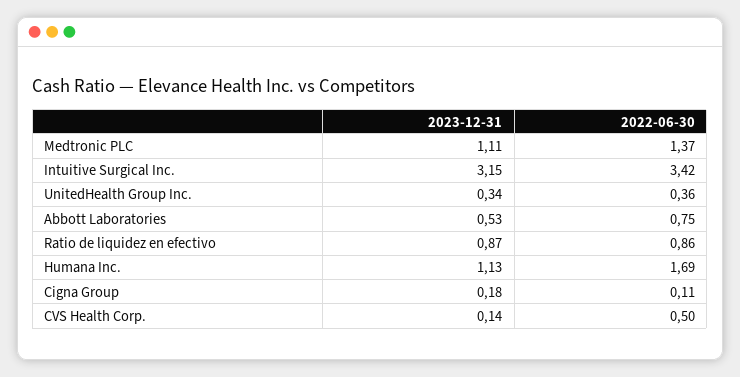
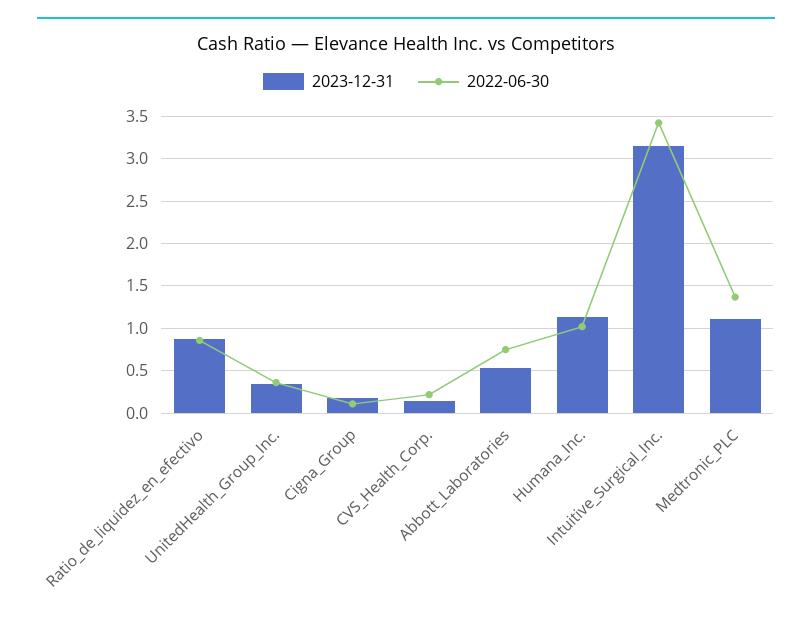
2022-06-30, Humana Inc.: 1.69 -> 1
2022-06-30, CVS Health Corp.: 0.5 -> 0.2

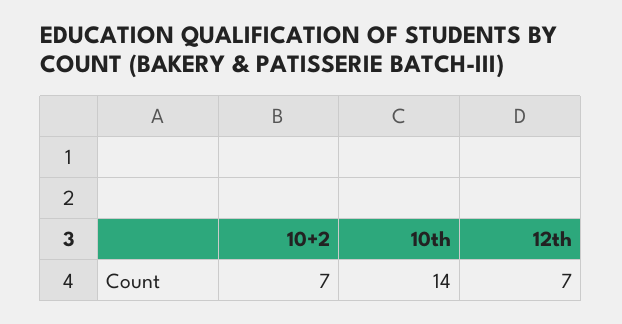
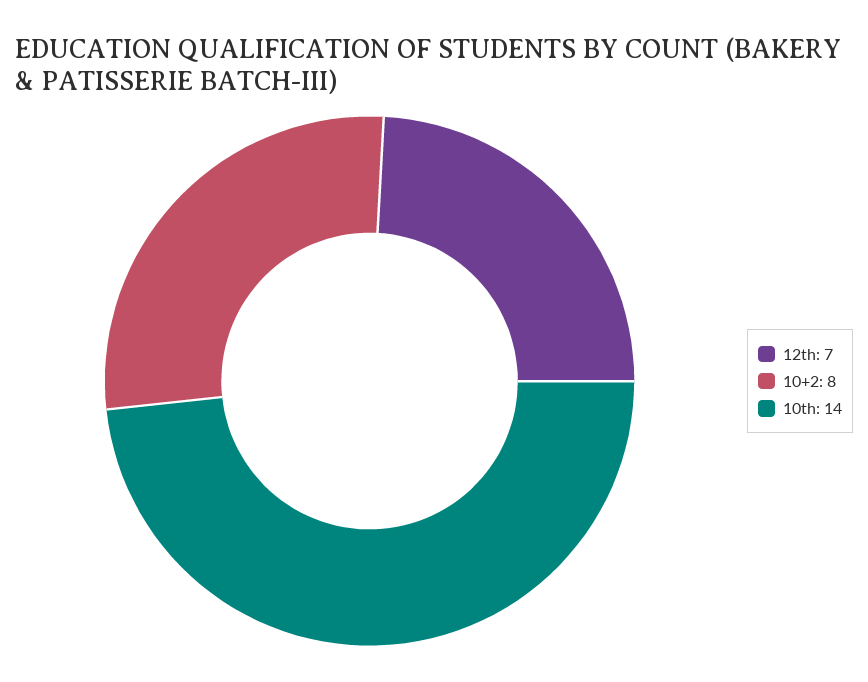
10+2: 7 -> 8

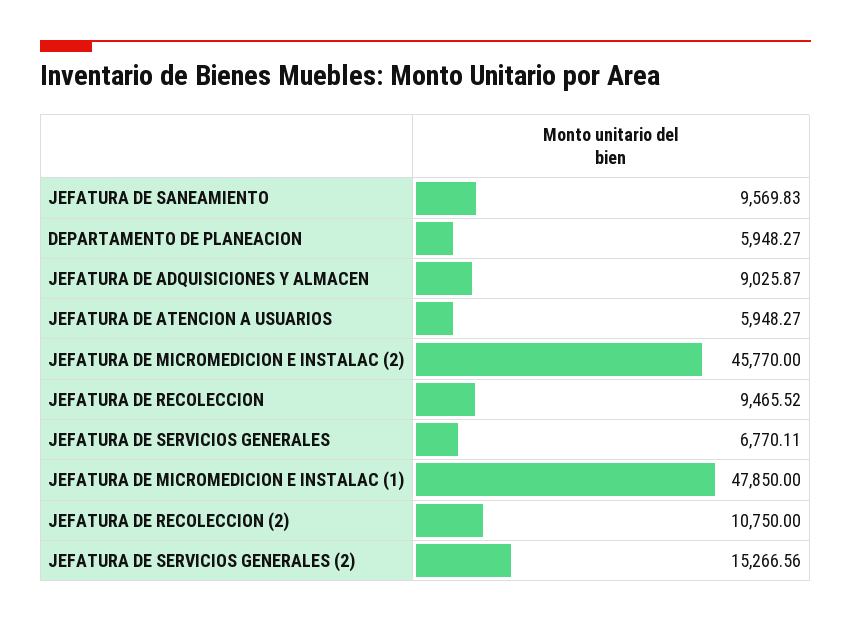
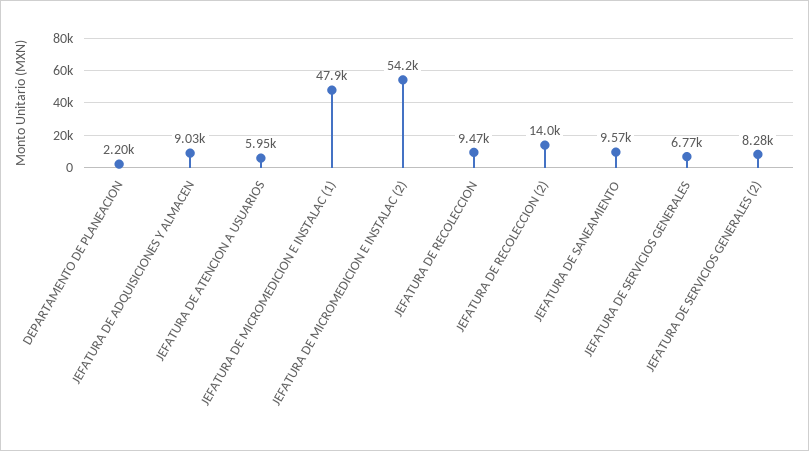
DEPARTAMENTO DE PLANEACION: 5948.27 -> 2200
JEFATURA DE MICROMEDICION E INSTALAC (2): 45770 -> 54200
JEFATURA DE RECOLECCION (2): 10750 -> 14000
JEFATURA DE SERVICIOS GENERALES (2): 15266.56 -> 8280

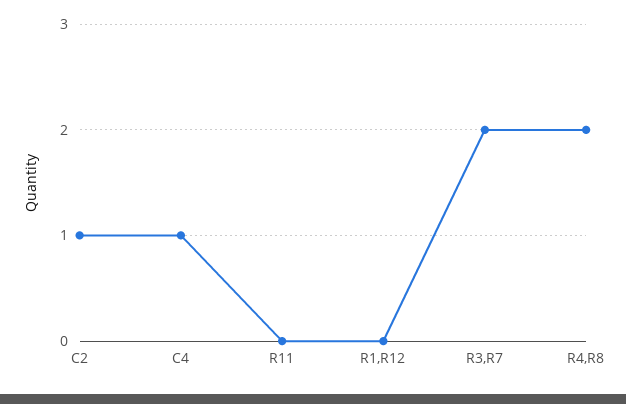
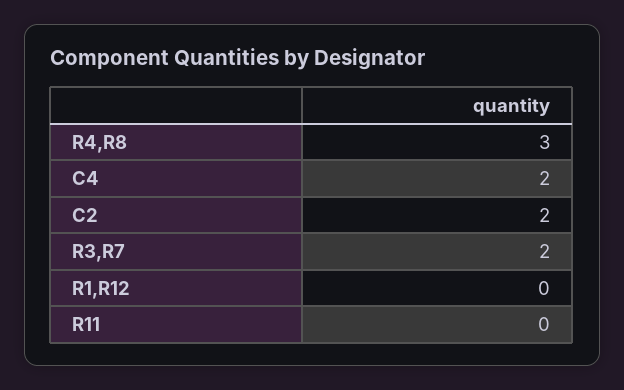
C2: 1 -> 2
C4: 1 -> 2
R4,R8: 2 -> 3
....................
◆ Exercise requirements
Copy all lines from the material that include "JEFATURA".

◆ Response to the exercise
JEFATURA DE MICROMEDICION E INSTALAC (2): 45770 -> 54200
JEFATURA DE RECOLECCION (2): 10750 -> 14000
JEFATURA DE SERVICIOS GENERALES (2): 15266.56 -> 8280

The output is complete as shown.